Within the data below, copy each line where the string "making" is found.

** Opening MATERIAL FOR THE TASK block **

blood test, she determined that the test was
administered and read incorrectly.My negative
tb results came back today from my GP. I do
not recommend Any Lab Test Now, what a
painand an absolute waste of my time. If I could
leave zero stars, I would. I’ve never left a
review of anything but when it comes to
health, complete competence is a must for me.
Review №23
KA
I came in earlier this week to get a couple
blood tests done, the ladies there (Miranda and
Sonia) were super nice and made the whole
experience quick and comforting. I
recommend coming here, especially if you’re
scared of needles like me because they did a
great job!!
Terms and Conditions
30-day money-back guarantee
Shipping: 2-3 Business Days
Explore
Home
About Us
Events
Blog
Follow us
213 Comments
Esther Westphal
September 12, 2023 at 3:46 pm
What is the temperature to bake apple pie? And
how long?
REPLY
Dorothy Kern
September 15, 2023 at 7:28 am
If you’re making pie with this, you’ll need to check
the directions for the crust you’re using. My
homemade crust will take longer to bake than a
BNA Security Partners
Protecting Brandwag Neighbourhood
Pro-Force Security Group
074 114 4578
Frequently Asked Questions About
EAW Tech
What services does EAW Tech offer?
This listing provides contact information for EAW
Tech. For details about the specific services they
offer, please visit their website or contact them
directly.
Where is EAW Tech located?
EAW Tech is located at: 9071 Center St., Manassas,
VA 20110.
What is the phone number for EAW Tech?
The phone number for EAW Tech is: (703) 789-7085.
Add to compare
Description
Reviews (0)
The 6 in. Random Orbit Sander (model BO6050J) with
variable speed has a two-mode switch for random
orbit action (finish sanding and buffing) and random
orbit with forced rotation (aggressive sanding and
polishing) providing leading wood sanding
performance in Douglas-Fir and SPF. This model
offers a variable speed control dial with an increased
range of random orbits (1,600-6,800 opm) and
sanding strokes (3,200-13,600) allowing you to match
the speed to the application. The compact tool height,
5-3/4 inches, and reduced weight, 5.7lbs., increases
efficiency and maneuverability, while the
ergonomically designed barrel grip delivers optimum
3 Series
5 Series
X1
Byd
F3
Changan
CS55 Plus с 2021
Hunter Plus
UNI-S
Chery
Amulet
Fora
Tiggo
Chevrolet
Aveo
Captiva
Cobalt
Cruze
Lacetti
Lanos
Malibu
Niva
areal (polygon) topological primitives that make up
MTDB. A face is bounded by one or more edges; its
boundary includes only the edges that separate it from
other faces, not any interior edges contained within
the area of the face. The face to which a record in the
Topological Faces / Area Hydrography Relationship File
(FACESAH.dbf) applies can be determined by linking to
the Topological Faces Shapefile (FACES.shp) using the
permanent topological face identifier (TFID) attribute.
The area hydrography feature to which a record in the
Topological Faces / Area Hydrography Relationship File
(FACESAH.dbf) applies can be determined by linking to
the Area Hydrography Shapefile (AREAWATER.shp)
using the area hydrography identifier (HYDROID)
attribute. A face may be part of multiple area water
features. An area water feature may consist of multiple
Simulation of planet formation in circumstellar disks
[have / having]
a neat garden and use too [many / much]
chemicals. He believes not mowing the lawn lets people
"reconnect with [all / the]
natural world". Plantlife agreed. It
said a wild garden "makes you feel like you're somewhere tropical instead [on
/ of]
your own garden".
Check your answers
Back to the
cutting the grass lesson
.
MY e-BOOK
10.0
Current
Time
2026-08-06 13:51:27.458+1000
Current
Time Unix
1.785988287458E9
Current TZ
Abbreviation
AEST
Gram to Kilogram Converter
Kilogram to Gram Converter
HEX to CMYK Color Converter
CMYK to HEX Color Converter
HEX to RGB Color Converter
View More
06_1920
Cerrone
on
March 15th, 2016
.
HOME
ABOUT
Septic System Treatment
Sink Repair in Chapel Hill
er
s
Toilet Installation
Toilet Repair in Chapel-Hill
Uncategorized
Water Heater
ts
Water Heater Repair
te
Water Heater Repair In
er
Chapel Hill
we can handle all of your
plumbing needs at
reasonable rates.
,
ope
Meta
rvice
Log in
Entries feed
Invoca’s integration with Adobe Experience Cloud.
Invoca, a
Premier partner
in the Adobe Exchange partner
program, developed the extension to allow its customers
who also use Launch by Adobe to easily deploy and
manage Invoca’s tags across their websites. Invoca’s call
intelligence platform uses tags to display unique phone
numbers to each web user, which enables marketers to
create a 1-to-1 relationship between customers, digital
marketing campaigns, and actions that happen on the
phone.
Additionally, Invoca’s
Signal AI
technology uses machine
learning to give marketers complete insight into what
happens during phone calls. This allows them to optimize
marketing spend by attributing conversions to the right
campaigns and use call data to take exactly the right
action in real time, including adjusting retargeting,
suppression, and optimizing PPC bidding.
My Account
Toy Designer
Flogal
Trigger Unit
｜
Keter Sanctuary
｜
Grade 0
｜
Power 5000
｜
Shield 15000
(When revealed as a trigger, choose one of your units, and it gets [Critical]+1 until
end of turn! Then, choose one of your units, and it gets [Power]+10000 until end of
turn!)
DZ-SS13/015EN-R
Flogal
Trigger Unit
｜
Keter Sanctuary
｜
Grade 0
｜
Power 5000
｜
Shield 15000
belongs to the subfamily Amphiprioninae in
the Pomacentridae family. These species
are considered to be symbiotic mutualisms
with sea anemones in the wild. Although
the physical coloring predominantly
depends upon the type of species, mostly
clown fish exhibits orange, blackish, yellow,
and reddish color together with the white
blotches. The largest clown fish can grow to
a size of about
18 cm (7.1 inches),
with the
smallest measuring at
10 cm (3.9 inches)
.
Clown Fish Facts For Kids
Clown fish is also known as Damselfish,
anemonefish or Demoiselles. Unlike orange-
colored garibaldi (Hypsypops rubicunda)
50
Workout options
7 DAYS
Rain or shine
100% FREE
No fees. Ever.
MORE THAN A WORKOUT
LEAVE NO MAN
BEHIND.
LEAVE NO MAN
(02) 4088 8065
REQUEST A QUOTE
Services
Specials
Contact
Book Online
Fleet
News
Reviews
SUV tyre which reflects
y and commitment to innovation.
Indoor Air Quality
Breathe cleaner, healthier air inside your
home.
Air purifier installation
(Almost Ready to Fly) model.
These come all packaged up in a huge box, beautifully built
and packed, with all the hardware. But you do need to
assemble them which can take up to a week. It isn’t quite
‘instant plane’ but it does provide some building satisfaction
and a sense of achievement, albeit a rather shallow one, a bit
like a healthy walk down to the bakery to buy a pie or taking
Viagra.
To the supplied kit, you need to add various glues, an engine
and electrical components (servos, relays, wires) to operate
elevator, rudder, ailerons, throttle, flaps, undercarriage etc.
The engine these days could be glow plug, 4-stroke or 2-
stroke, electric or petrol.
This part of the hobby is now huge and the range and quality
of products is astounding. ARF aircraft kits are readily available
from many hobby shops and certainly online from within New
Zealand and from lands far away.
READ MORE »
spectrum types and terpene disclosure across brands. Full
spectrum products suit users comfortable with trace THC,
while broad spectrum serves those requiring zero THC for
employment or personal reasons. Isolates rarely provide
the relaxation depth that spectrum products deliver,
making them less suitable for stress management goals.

** Closing MATERIAL FOR THE TASK block **

ANSWER TO THE EXERCISE:
If you’re making pie with this, you’ll need to check
making them less suitable for stress management goals.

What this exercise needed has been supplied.